The short answer - don't, unless your company policy forces you to.

简短的回答 - 不要，除非您的公司政策强迫您这样做。

The long answer
Signing jars is effectively telling your customer "I made this, and I guarantee it won't mess up your system. If it does, come to me for retribution". This is why signed jars in client-side solution deployed from remote servers (applets / webstart) enjoy higher privileges than non-signed solutions do.

长答案
Signing jars 有效地告诉您的客户“这是我做的，我保证它不会弄乱您的系统。如果是这样，请找我报复”。这就是为什么从远程服务器（applet/webstart）部署的客户端解决方案中的签名 jar 比非签名解决方案享有更高的特权。

On server-side solutions, where you don't have to to placate the JVM security demands, this guarantee is only for your customer peace of mind.
The bad thing about signed jars is that they load slower than unsigned jars. How much slower? it's CPU-bound, but I've noticed more than a 100% increase in loading time. Also, patches are harder (you have to re-sign the jar), class-patches are impossible (all classes in a single package must have the same signature source) and splitting jars becomes a chore. Not to mention your build process is longer, and that proper certificates cost money (self-signed is next to useless).

在服务器端解决方案上，您不必满足 JVM 安全需求，这种保证只是为了让您的客户安心。
签名 jar 的坏处是它们的加载速度比未签名 jar 慢。慢多少？它受 CPU 限制，但我注意到加载时间增加了 100% 以上。此外，补丁更难（您必须对 jar 重新签名），类补丁是不可能的（单个包中的所有类必须具有相同的签名源）并且拆分 jar 成为一件苦差事。更不用说您的构建过程更长，并且适当的证书需要花钱（自签名几乎没用）。

So, unless your company policy forces you to, don't sign jars on the server side, and keep common jars in signed and non-signed versions (signed go to the client-side deployment, non-signed go to server-side codebase).

因此，除非您的公司政策强制您这样做，否则不要在服务器端对 jar 进行签名，并将常见的 jar 保持在签名和非签名版本中（签名转到客户端部署，未签名转到服务器端代码库）。

A good reason could be if you never wanted anybody to be able to sneak in modfied classes to be called by your code.

一个很好的理由可能是，如果您从不希望任何人能够潜入修改后的类以供您的代码调用。

Unfortunately that includes yourself :-D So this is only to be done if you really need it. Check the "sealed jar" concept.

不幸的是，这包括你自己 :-D 所以这只有在你真的需要的时候才做。检查“密封罐”概念。

In terms of applets: From 6u10, the Sun JRE replace the warning banner with less obtrusive (from 6u12, IIRC) warning triangle (necessary to support shaped and transparent windows). 6u10 also allows controlled file access through the JNLP services API.

在小程序方面：从 6u10 开始，Sun JRE 将警告横幅替换为不那么突兀（来自 6u12，IIRC）警告三角形（必须支持异形和透明窗口）。6u10 还允许通过 JNLP 服务 API 进行受控文件访问。

The principle of least privilege says that you should not sign the classes of your jar files. Security is not necessarily easy.

最小权限原则说你不应该对你的 jar 文件的类进行签名。安全并不一定容易。

Simply showing a certificate dialog box should not be construed to mean that the entire contents of a web page is to be trusted.

仅显示证书对话框不应被解释为意味着可以信任网页的全部内容。

Signing a jar file, just like using certificates in other contexts, is done so that people using it know where it came from. People may trust that Chris Carruthers isn't going to write malicious code, and so they're willing to allow your applet access to their file system. The signature gives them some guarantee that the jar really was created by you, and not by an impostor or someone they don't trust.

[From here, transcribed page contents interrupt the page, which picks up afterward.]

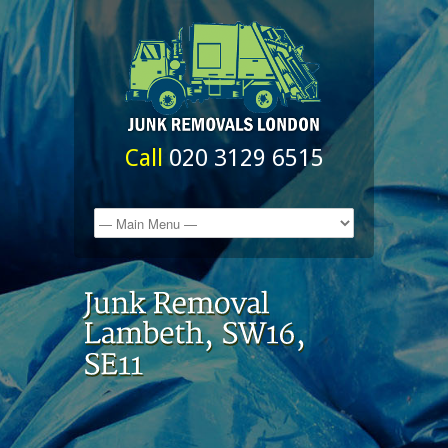
Call
020 3129 6515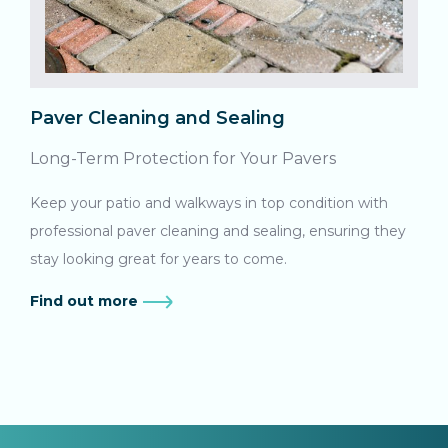
Paver Cleaning and Sealing
Long-Term Protection for Your Pavers
Keep your patio and walkways in top condition with
professional paver cleaning and sealing, ensuring they
stay looking great for years to come.
Find out more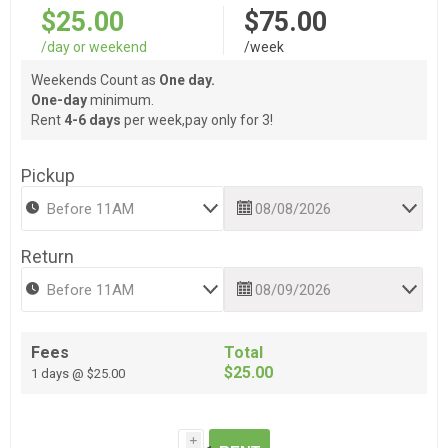
$25.00
$75.00
/day or weekend
/week
Weekends Count as
One day.
One-day
minimum.
Rent
4-6 days
per week,pay only for 3!
Pickup
Return
Fees
Total
$25.00
1 days @ $25.00
i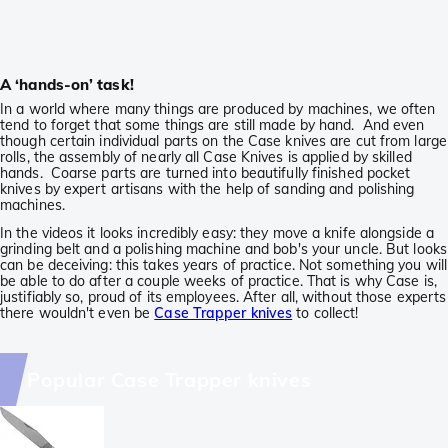
A ‘hands-on’ task!
In a world where many things are produced by machines, we often
tend to forget that some things are still made by hand. And even
though certain individual parts on the Case knives are cut from large
rolls, the assembly of nearly all Case Knives is applied by skilled
hands. Coarse parts are turned into beautifully finished pocket
knives by expert artisans with the help of sanding and polishing
machines.
In the videos it looks incredibly easy: they move a knife alongside a
grinding belt and a polishing machine and bob's your uncle. But looks
can be deceiving: this takes years of practice. Not something you will
be able to do after a couple weeks of practice. That is why Case is,
justifiably so, proud of its employees. After all, without those experts
there wouldn't even be
Case Trapper knives
to collect!
Popular Case Trapper knives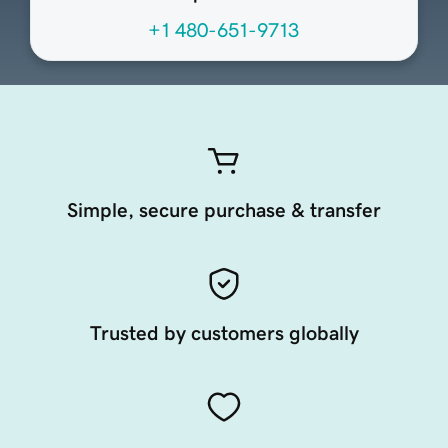
+1 480-651-9713
Simple, secure purchase & transfer
Trusted by customers globally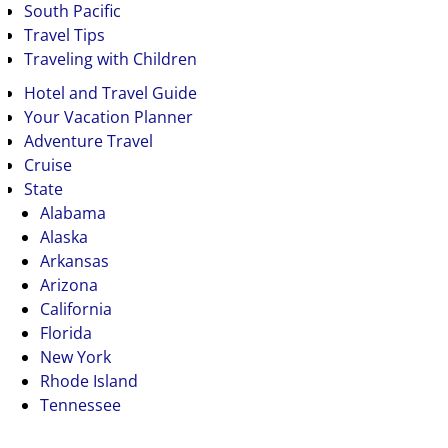
South Pacific
Travel Tips
Traveling with Children
Hotel and Travel Guide
Your Vacation Planner
Adventure Travel
Cruise
State
Alabama
Alaska
Arkansas
Arizona
California
Florida
New York
Rhode Island
Tennessee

签署一个 jar 文件，就像在其他上下文中使用证书一样，这样做是为了让使用它的人知道它来自哪里。人们可能相信 Chris Carruthers 不会编写恶意代码，因此他们愿意允许您的小程序访问他们的文件系统。签名为他们提供了一些保证，即罐子确实是由您创建的，而不是由冒名顶替者或他们不信任的人创建的。

In the case of server-side or library jars, there's usually no need to provide that kind of guarantee to anybody. If it's your server, then you know what jars you're using and where they came from, and you probably trust your own code not to be malicious.

在服务器端或库 jar 的情况下，通常不需要向任何人提供这种保证。如果它是您的服务器，那么您就知道您使用的是什么 jar 以及它们来自哪里，并且您可能相信自己的代码不是恶意的。